How to write a review that helps readers make decisions — 14 Comments

  1. Hi Jennifer. I found you via BHB on LI, and have to say that of all the posts I read today and commented on, yours hit home the most, as I DO write reviews on Wording Well.

    While I don’t consider myself a professional book reviewer, I have been trying to improve the structure of my reviews. To date, I have only posted one negative one, and in the process, I think I ticked off JeriWB, because the book I reviewed was one of her friends’ books! She’s not visited my site since!

    I won’t delete that post, though. I will say that I learned from it.

    I also am now trying to be more careful and tactful. However, I think honesty is important, especially in reviews.

    I guess that is why authors/writers are constantly told to develop “thick skins,” right?

  2. While I haven’t done a review on my blog, I used to write book reviews while in graduate school. I would generally start with a brief synopsis followed by an assessment of the author’s thesis. Then I would try to give evidence of ways the author helped or failed to prove that thesis. At the end, I’d determine whether or not the book was a worthwhile read and if good enough, would recommend it to future readers. So my method was a bit similar to yours but differed in some ways.

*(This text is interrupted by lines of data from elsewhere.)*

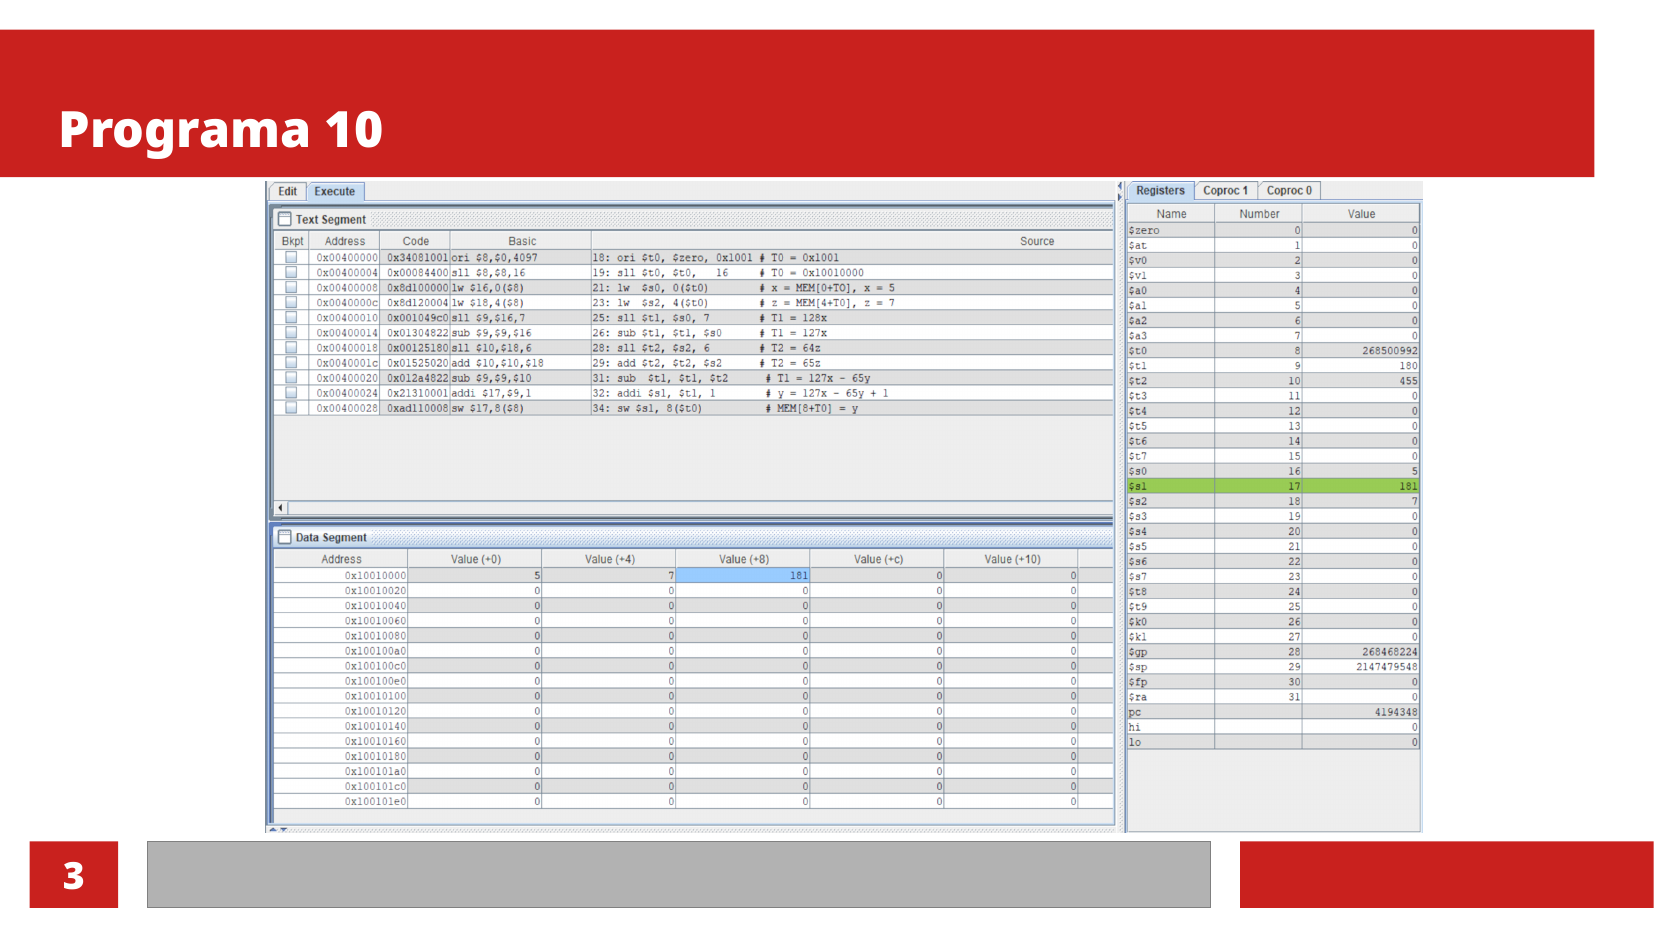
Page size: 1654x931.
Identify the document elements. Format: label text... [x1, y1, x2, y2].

title Programa 10 [59, 44, 1595, 163]
picture [265, 181, 1423, 833]
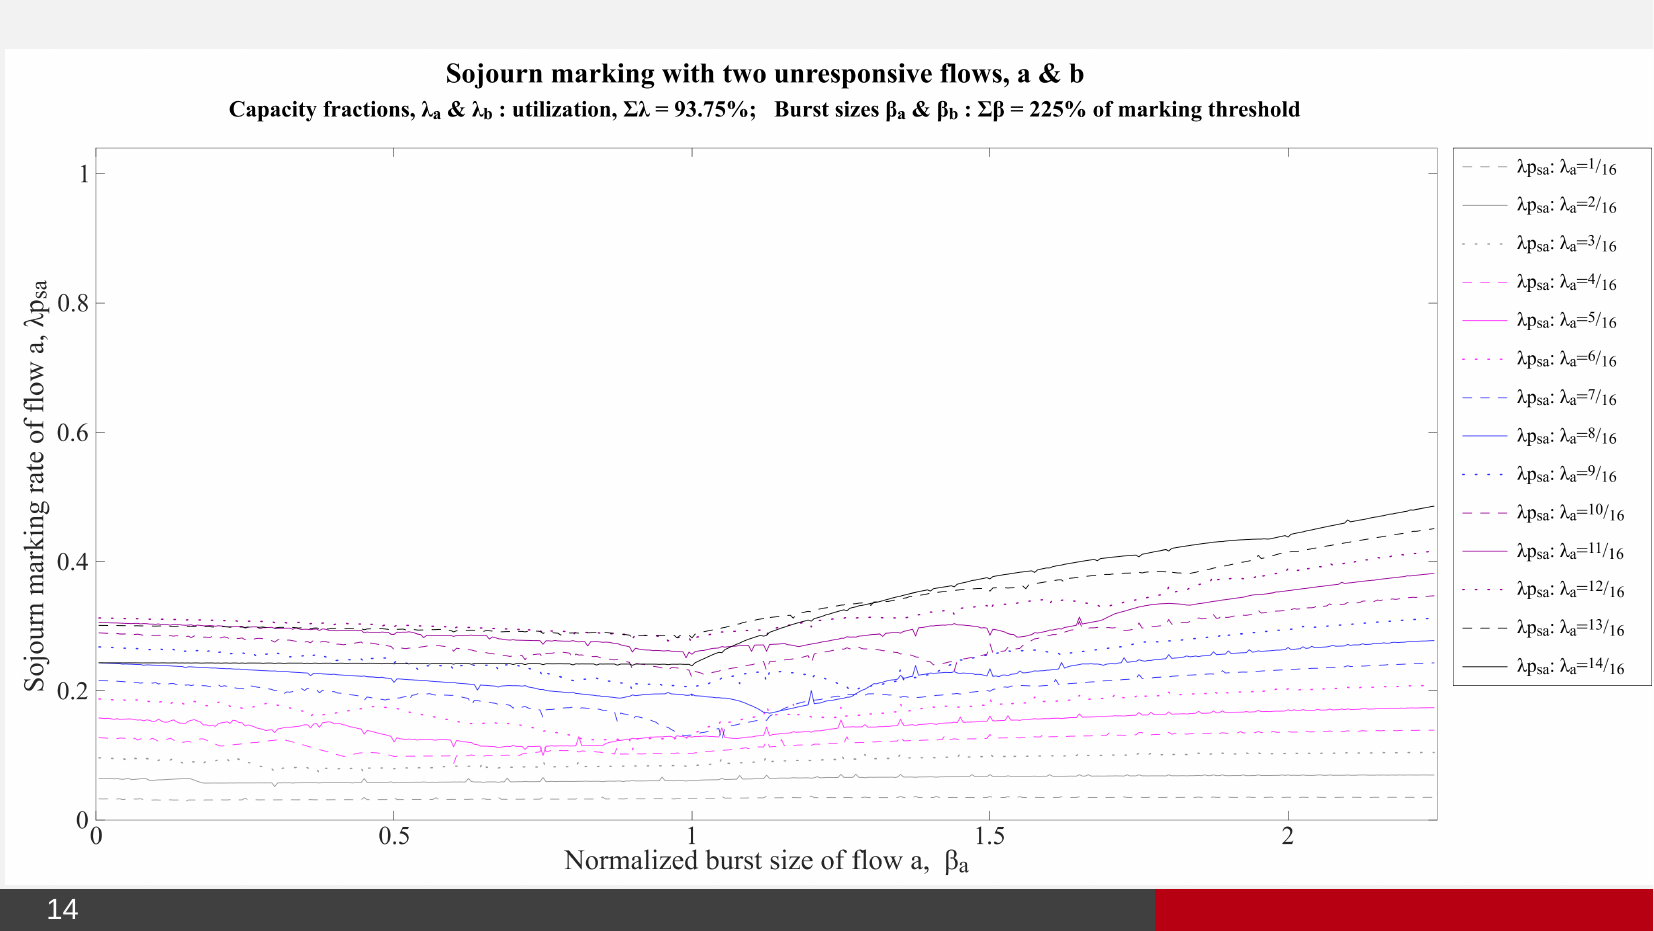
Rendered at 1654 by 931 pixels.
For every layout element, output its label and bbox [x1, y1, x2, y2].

    I was very happy to read this because it brought up some memories of my times in the scholarly mix during grad school. There are things I certainly miss and some not so much. Thank you for sharing this.

  3. I have to say I haven’t written a review yet. It is hard enough for me to find time to write a blog post. However you made it sound easy enough so I might consider it since you were kind enough to write a good guide

  4. Jennifer- Thank you so much for sharing your article. I have often been asked to review products but not accepted any offers as I always worry about how much you need to include in your review. Often the company will provide the information with the product – and again I am not sure if we can just copy and paste the information the company sends you.

  5. Hi Jennifer, every once in a while I will review a certain householdproduct on my blog, usually something I’m thinking of buying or following up on a complaint by someone else. I like your five steps and have bookmarked this page so the next time I review something I can refer back to this. Thanks.
    Lenie

  6. Hi Jennifer,
    I have not written a review as of yet, but I appreciate your thoughtfulness in laying out a very easy to follow mini-guide to write one.

  7. Great tips. The steps are similar to the CEI format I used to teach students. Claim, evidence, interpretation. I love to write reviews, but can no longer fit them into my regular blog posts.

  8. This is a great outline regarding how to go about writing a review. I have never written a book review, it doesn’t fit with my blog concept or direction. I will review kitchen product from time to time that are part of a recipe where I’ve used that product. It may not be a book review, but parts of what you’ve said could apply. :-)

  9. I have never written a review of something I don’t like as i always feel there are plenty of folks out there that do only that. I hope my good reviews have always incorporated your points but to make sure I will save this guide for future reviews. Thanks.

  10. Hi Jennifer, I have never written or published a review of a book or product. My instinct would be to combine 4 and 5 but since I seldom read reviews it is instinct and nothing more

  11. I like this article. As writers, we are so concerned about writing stories; we do not understand the art of writing a review of that story.

  12. Wonderful outline for a review. Book reviews are popular, yet so many of them a) re-hash the plot or b) are simplified to the point of “I really liked this book” which actually says nothing at all. Wish you could send this post to about a thousand book reviewers! Laugh!

  13. Nice outline for writing a review. I think it’s always a good idea to be a giver and generously review products or services. I need to do this. Haven’t done a formal review yet, but I have shared my opinion about the shortcuts I use in my business every day, which was met with lots of positive comments. Good tips and thanks for sharing them.